The regulator announced that it had started an investigation into Didi just days after the firm launched its shares in the US last year.
Didi’s shares have since stopped trading on the New York Stock Exchange.
The CAC also said it had imposed fines of one million yuan each on Didi Global’s chairman and chief executive Cheng Wei and president Liu Qing.
In response, Didi said it accepted the ruling and would “conduct comprehensive and in-depth self-examination”.
“We will take this as a warning and pay equal attention to both security and development,” the company said in a post on Chinese social media platform Weibo.
Didi came under intense pressure following its US stock market debut in June last year.
Within days of the initial public offering Beijing announced a crackdown on technology companies listing overseas.

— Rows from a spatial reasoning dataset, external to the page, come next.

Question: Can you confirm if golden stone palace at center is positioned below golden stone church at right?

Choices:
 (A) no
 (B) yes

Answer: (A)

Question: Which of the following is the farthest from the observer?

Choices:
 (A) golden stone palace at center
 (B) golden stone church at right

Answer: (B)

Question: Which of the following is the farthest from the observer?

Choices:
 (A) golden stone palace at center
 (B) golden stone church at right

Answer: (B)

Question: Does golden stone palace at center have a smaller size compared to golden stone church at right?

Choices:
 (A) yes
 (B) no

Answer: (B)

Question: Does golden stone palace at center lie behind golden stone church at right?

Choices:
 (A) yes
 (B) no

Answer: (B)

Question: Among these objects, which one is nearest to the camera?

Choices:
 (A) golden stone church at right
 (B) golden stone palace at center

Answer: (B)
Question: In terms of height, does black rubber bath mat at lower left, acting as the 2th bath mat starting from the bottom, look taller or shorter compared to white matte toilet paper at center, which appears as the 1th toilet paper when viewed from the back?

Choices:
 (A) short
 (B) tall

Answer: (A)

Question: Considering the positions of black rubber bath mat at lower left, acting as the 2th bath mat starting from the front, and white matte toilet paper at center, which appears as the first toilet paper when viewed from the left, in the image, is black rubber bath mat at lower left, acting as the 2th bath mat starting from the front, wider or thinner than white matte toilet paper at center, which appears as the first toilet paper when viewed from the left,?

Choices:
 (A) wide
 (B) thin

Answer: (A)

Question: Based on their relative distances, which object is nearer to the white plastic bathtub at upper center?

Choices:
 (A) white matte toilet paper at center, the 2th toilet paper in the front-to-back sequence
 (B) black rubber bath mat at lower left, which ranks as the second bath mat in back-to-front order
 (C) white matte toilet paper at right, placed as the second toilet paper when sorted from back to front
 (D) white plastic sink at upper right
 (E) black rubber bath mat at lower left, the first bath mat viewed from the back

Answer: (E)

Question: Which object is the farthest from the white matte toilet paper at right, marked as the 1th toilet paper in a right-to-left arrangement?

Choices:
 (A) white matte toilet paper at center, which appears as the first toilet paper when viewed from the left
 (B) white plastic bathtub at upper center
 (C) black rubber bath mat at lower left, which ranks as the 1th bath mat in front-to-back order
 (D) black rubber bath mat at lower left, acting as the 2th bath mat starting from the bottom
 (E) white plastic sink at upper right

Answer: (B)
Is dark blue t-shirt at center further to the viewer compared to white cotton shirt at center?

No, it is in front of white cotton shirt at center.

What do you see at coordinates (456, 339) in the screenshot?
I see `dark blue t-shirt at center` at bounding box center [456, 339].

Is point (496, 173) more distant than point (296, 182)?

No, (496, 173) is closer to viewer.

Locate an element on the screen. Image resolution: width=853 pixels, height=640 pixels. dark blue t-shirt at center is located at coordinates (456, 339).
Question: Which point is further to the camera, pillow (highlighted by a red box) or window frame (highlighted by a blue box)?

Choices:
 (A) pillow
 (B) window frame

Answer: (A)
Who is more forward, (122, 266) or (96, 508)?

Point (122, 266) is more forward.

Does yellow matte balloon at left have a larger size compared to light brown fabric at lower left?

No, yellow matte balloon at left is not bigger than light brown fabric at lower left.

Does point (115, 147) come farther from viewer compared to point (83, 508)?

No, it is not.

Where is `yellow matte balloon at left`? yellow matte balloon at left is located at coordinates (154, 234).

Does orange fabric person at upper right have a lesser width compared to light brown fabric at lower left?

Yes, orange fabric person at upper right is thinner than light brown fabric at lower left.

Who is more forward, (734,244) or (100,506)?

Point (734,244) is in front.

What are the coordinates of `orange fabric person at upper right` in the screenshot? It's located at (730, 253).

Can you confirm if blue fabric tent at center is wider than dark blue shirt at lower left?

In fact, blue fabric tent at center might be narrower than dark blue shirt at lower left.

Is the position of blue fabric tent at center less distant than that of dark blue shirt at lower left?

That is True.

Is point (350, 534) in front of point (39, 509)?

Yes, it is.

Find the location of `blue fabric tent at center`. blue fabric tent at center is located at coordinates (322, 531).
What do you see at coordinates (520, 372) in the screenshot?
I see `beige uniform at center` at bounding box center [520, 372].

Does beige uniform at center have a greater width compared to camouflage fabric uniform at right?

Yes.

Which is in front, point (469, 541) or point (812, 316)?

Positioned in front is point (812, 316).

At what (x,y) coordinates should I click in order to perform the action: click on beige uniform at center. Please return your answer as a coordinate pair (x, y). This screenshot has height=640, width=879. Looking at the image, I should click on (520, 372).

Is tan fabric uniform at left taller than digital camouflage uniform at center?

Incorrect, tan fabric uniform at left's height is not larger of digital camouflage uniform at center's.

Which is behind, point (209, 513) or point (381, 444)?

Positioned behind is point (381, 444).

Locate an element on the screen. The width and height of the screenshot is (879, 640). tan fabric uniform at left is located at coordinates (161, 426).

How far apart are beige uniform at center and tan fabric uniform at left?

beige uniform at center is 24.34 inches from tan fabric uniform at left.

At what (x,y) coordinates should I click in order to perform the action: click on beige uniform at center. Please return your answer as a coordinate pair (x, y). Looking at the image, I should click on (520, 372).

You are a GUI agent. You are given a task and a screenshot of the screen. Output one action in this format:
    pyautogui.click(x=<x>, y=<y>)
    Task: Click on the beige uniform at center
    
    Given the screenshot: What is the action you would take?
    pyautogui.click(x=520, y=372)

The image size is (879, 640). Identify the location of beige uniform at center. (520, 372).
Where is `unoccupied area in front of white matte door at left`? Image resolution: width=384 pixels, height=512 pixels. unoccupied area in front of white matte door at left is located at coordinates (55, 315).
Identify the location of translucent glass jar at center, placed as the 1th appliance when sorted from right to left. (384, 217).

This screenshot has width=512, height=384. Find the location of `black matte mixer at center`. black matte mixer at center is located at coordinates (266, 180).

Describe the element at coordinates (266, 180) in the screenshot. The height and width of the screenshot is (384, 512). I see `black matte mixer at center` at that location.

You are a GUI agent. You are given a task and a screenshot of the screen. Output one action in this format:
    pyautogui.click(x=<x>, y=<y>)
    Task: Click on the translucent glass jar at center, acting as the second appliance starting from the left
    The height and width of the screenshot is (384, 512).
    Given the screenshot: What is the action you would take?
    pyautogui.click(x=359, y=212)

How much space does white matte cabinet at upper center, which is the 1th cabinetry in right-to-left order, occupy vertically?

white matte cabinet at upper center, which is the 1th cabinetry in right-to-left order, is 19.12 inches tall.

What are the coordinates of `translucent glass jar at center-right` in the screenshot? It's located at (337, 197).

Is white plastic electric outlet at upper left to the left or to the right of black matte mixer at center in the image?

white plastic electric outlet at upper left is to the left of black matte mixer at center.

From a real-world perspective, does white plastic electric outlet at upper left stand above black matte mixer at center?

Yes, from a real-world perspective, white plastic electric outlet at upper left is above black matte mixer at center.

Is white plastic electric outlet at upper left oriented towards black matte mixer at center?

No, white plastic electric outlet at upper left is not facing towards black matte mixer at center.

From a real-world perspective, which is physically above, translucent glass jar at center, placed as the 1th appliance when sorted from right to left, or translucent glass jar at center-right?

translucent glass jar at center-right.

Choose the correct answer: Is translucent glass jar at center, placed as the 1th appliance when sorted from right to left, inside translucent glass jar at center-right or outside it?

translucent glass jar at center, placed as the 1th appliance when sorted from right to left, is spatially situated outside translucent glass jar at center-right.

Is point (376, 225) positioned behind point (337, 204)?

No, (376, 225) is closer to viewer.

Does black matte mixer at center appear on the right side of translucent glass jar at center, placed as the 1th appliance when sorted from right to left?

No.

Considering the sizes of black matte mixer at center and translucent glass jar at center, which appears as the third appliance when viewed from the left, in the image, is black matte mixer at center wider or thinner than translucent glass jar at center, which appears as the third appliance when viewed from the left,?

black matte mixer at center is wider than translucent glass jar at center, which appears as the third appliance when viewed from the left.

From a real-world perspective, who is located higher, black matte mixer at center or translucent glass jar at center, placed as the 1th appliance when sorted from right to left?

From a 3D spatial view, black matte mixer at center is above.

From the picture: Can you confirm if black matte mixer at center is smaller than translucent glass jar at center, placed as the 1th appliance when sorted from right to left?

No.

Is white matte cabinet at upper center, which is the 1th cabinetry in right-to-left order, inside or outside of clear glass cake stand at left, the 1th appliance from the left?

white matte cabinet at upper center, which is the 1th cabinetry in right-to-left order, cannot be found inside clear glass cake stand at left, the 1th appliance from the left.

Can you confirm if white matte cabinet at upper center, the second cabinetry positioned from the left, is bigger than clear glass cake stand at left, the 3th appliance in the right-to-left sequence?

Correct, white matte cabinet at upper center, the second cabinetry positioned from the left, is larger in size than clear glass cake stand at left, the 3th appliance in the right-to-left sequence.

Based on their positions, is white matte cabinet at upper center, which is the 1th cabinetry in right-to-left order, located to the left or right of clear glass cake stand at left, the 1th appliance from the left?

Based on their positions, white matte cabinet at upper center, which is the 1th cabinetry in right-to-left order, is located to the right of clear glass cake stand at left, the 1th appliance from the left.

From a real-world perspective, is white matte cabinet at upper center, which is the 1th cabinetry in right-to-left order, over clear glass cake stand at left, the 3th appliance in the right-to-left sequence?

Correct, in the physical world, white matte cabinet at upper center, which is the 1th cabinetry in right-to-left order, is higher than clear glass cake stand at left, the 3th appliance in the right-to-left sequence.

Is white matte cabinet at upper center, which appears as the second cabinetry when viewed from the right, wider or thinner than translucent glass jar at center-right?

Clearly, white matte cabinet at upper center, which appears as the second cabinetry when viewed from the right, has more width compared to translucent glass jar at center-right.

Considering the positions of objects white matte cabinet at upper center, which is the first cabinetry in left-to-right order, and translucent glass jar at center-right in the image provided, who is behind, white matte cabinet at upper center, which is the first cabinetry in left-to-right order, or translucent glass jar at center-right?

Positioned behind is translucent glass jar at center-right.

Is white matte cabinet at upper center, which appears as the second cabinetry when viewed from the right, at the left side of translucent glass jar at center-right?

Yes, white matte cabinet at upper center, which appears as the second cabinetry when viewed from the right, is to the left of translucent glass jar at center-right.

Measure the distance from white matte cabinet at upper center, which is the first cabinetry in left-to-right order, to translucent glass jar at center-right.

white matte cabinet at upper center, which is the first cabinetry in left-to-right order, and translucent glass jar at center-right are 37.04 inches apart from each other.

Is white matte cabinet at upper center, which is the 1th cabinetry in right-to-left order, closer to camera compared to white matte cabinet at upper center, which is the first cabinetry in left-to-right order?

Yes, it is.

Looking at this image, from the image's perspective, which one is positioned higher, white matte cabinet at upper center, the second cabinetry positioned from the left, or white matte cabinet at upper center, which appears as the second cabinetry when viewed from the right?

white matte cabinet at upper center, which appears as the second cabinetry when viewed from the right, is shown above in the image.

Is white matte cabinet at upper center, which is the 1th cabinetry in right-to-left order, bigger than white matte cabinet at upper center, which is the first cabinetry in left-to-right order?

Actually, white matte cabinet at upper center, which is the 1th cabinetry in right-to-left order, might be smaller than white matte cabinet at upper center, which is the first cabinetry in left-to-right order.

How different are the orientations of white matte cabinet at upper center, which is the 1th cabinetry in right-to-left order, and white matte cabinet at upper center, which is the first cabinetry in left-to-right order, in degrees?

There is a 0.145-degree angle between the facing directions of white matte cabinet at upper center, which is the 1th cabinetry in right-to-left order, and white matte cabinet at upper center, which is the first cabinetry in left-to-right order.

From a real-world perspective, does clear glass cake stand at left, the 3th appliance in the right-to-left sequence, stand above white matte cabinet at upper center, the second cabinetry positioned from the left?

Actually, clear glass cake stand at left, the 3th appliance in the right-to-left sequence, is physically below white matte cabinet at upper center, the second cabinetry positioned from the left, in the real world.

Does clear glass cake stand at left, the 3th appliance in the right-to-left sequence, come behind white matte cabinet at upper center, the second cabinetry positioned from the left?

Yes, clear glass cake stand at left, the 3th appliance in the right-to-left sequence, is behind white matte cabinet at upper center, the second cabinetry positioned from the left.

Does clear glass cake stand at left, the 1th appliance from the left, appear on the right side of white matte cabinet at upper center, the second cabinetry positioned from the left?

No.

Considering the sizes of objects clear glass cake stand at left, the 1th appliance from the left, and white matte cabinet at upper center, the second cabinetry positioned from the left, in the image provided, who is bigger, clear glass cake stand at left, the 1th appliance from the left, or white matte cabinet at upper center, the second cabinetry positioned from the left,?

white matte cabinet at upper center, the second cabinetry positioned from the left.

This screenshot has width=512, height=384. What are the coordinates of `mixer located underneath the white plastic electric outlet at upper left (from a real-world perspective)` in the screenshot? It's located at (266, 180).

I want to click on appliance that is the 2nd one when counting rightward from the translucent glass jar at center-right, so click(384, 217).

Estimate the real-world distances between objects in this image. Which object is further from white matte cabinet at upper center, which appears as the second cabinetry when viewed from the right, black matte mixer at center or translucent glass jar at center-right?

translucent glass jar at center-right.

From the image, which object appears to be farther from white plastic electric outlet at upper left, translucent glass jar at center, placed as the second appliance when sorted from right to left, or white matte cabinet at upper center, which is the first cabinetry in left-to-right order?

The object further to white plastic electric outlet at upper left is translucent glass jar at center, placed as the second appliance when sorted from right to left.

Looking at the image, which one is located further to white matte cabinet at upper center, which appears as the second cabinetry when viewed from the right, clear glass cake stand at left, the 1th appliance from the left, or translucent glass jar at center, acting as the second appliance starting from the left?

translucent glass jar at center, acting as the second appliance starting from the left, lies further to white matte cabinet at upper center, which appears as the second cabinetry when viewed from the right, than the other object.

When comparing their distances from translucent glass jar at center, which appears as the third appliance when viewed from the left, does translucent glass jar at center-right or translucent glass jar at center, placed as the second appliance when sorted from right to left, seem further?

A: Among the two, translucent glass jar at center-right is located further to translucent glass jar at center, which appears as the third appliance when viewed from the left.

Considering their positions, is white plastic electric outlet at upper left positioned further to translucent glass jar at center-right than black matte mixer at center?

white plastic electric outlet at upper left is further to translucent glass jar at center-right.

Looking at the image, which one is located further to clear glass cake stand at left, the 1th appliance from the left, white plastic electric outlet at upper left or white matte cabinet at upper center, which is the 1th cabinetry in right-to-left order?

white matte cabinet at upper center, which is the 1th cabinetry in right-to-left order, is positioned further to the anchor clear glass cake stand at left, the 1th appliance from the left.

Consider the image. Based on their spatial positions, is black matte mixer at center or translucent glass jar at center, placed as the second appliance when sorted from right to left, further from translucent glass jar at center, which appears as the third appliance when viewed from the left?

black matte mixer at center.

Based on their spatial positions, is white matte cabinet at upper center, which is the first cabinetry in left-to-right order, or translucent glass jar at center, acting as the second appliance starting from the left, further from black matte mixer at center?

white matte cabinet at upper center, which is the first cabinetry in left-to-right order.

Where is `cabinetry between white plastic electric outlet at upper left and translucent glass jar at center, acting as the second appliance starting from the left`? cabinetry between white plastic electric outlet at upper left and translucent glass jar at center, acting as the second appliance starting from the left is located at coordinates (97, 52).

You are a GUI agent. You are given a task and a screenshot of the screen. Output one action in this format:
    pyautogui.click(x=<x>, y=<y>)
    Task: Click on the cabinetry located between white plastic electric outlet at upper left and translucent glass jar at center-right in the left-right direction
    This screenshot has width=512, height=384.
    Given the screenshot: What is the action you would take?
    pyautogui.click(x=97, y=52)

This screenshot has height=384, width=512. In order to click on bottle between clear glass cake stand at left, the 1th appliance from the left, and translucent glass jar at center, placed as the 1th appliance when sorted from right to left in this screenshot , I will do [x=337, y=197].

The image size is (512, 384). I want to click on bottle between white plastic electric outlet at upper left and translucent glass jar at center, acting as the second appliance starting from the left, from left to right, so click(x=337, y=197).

In December, Didi announced plans to exit the US stock market and relist its shares in Hong Kong.
The company has become one of the most high profile targets of the Chinese government’s tough approach to the country’s technology industry.
Authorities have been pursuing a wide-ranging crackdown on companies, from slapping e-commerce firm Alibaba with a record fine to ordering technology giant Tencent to suspend the roll out of new apps.
It ordered Didi to be removed from app stores last year and launched an investigation, citing data collection concerns, days after the firm moved forward with its New York listing, reportedly against authorities’ wishes.